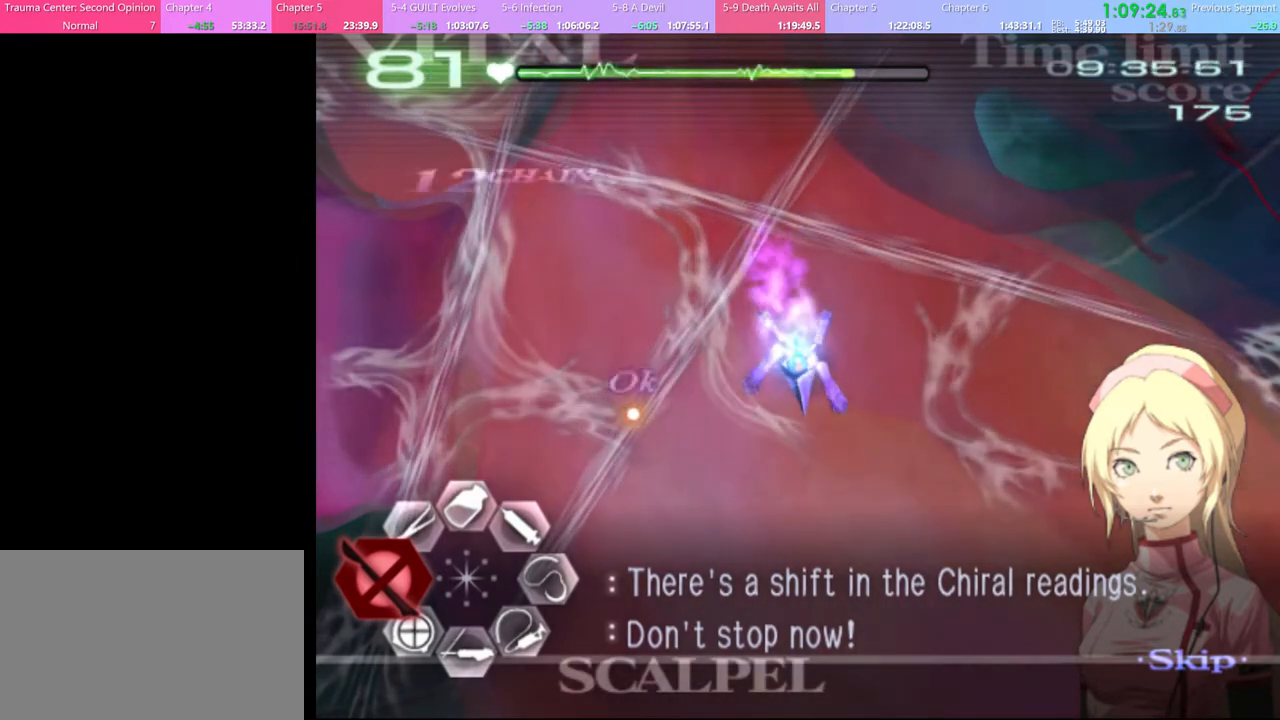
{"keys": [], "mouse": ["left"], "events": [[67, "shift", "down"], [167, "shift", "up"], [200, "shift", "down"], [267, "shift", "up"], [334, "shift", "down"], [400, "shift", "up"]]}
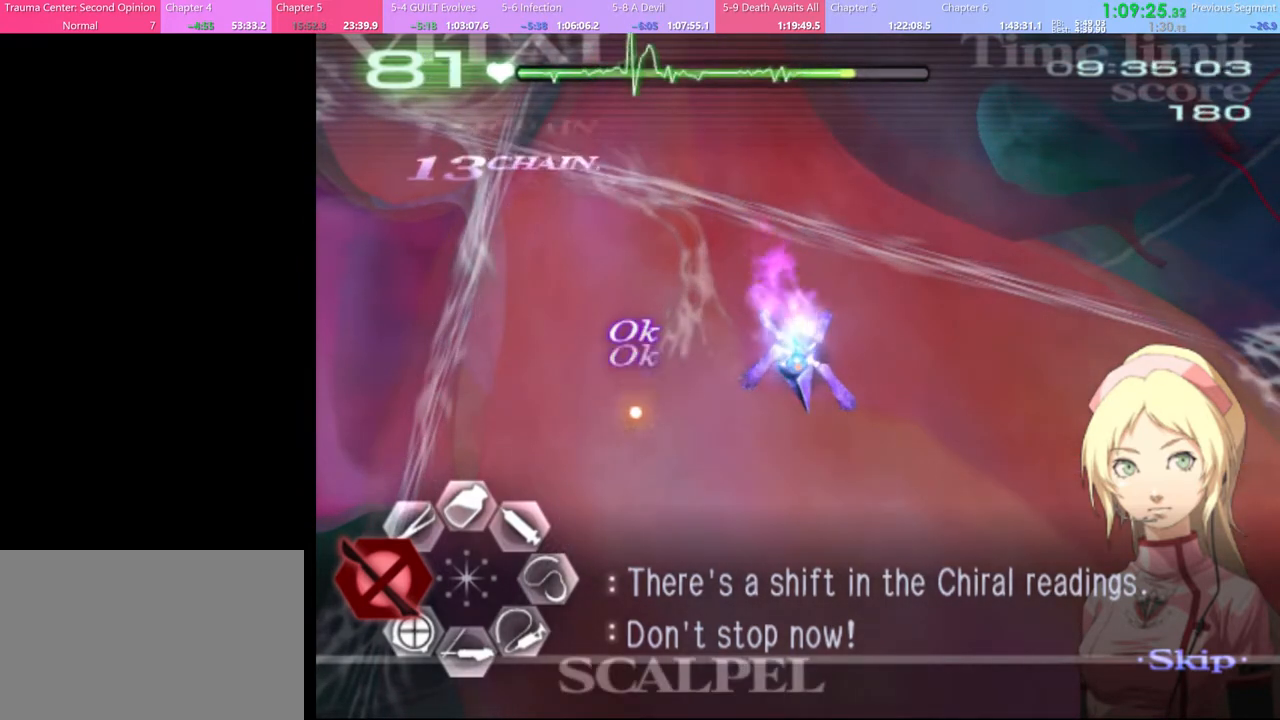
{"keys": [], "mouse": ["left"], "events": []}
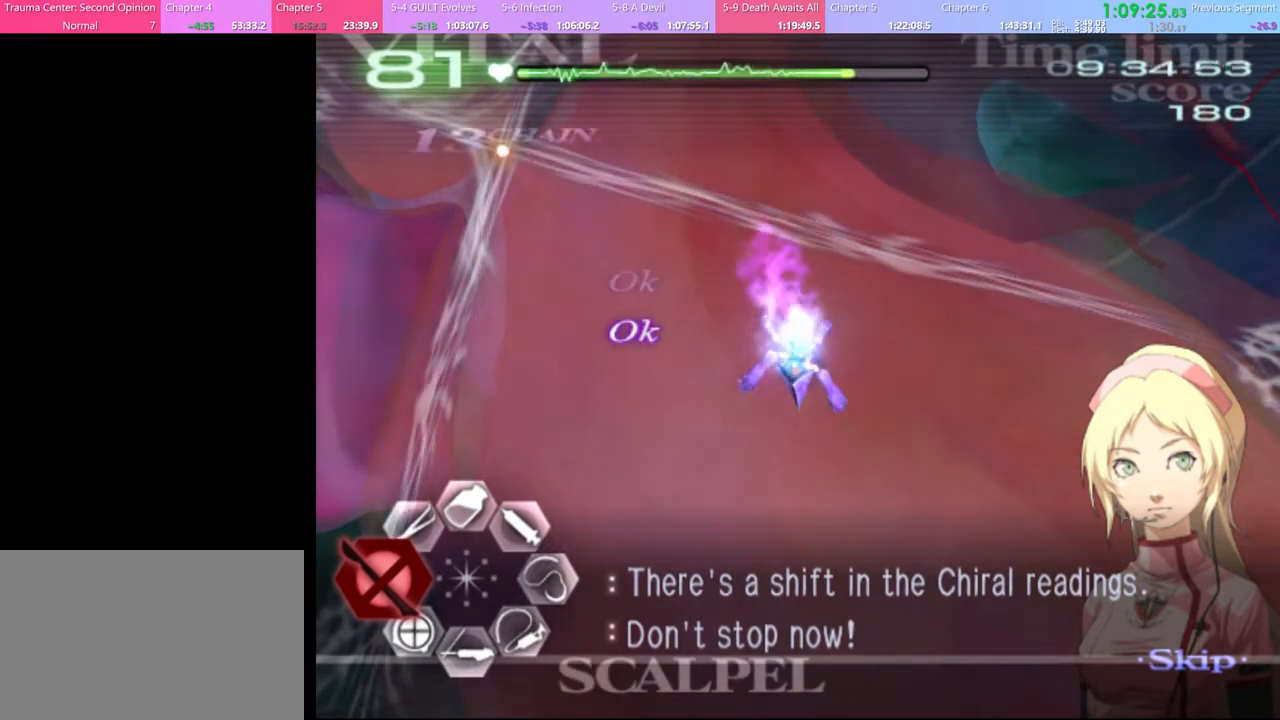
{"keys": [], "mouse": ["left"], "events": []}
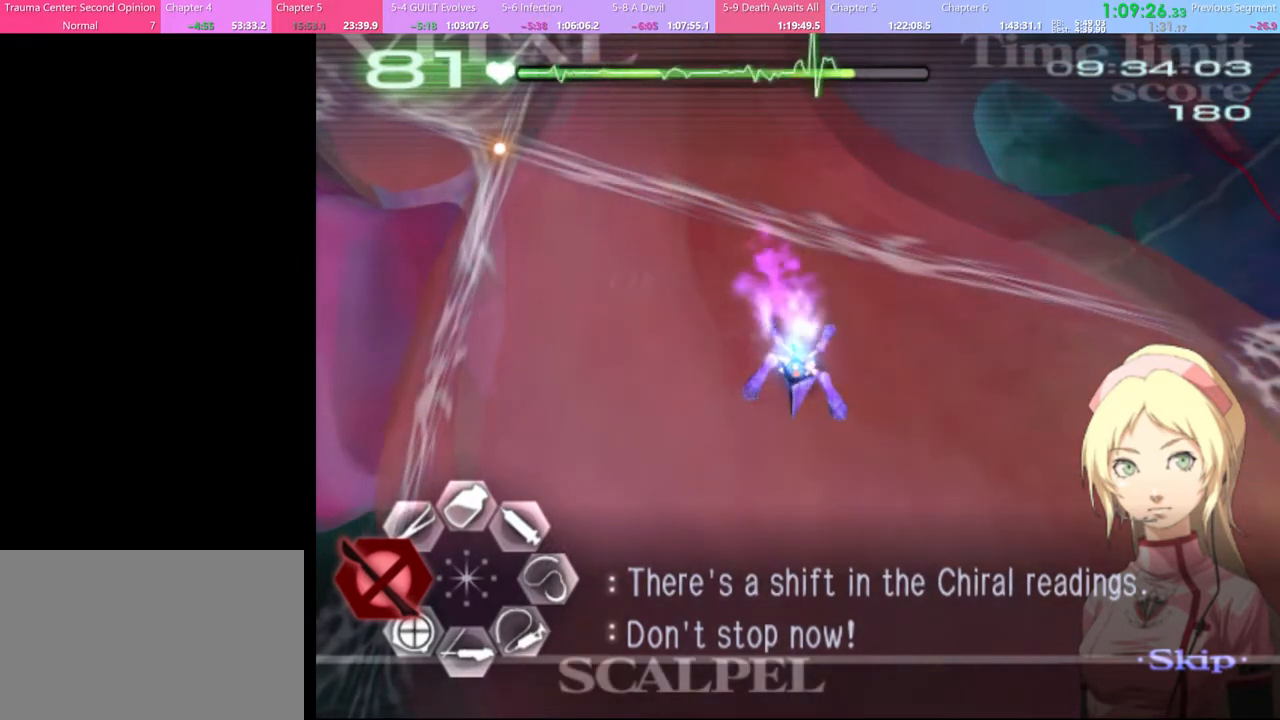
{"keys": [], "mouse": ["left"], "events": []}
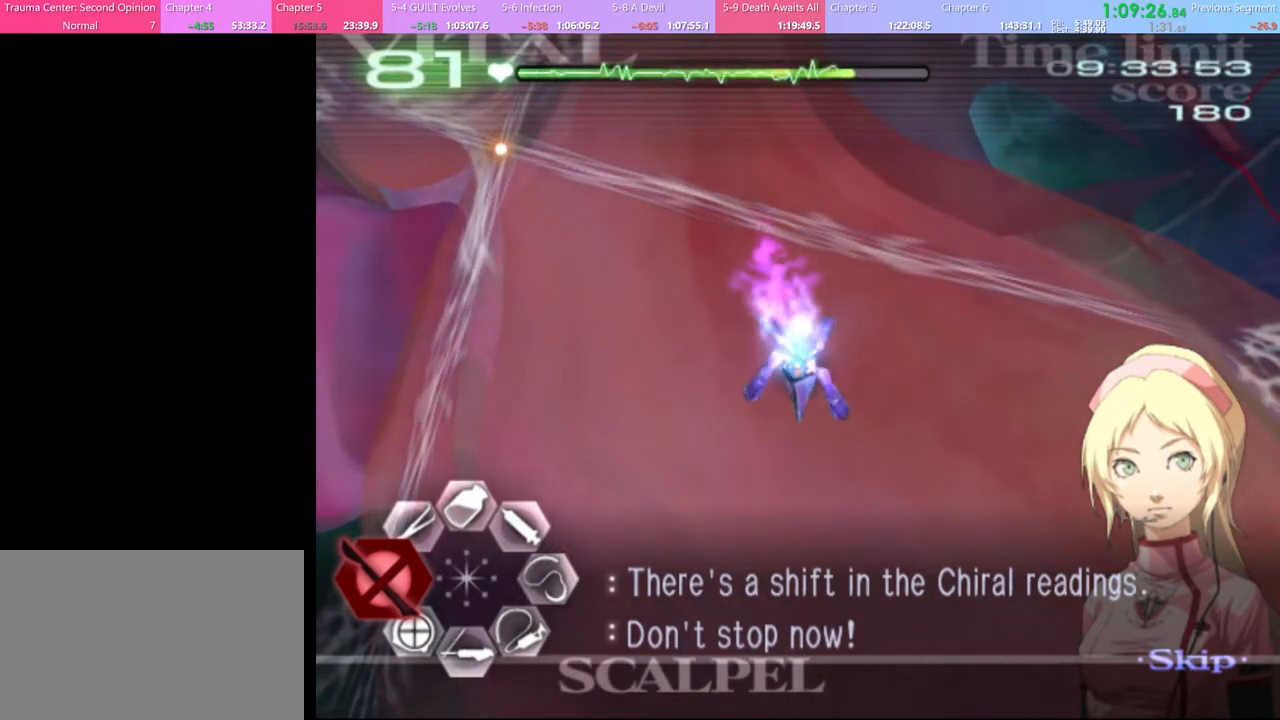
{"keys": [], "mouse": ["left"], "events": []}
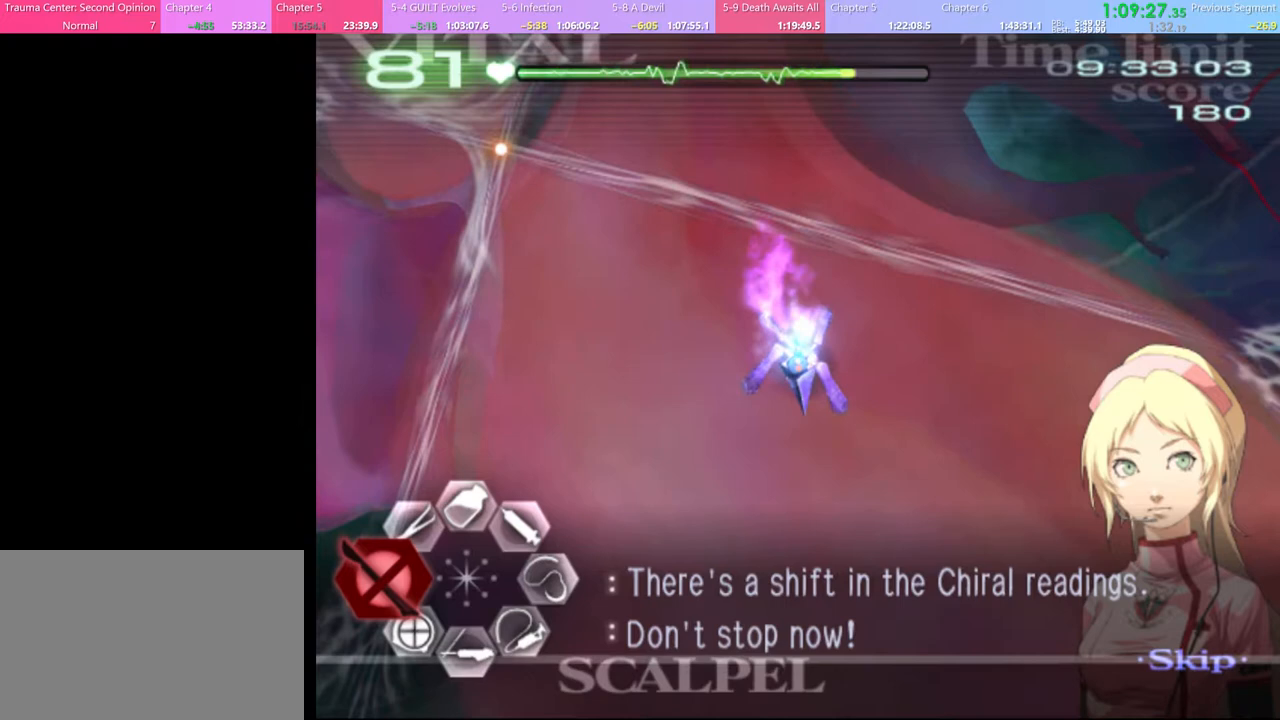
{"keys": [], "mouse": ["left"], "events": []}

★ ★ ★ ★

**EXERCISE DESCRIPTION**
Pictures are to be excluded; all other material must be transcribed exactly.

**SOLUTION TO THE EXERCISE**
{"keys": [], "mouse": ["left"], "events": [[67, "shift", "down"], [167, "shift", "up"], [200, "shift", "down"], [267, "shift", "up"], [334, "shift", "down"], [400, "shift", "up"]]}
{"keys": [], "mouse": ["left"], "events": []}
{"keys": [], "mouse": ["left"], "events": []}
{"keys": [], "mouse": ["left"], "events": []}
{"keys": [], "mouse": ["left"], "events": []}
{"keys": [], "mouse": ["left"], "events": []}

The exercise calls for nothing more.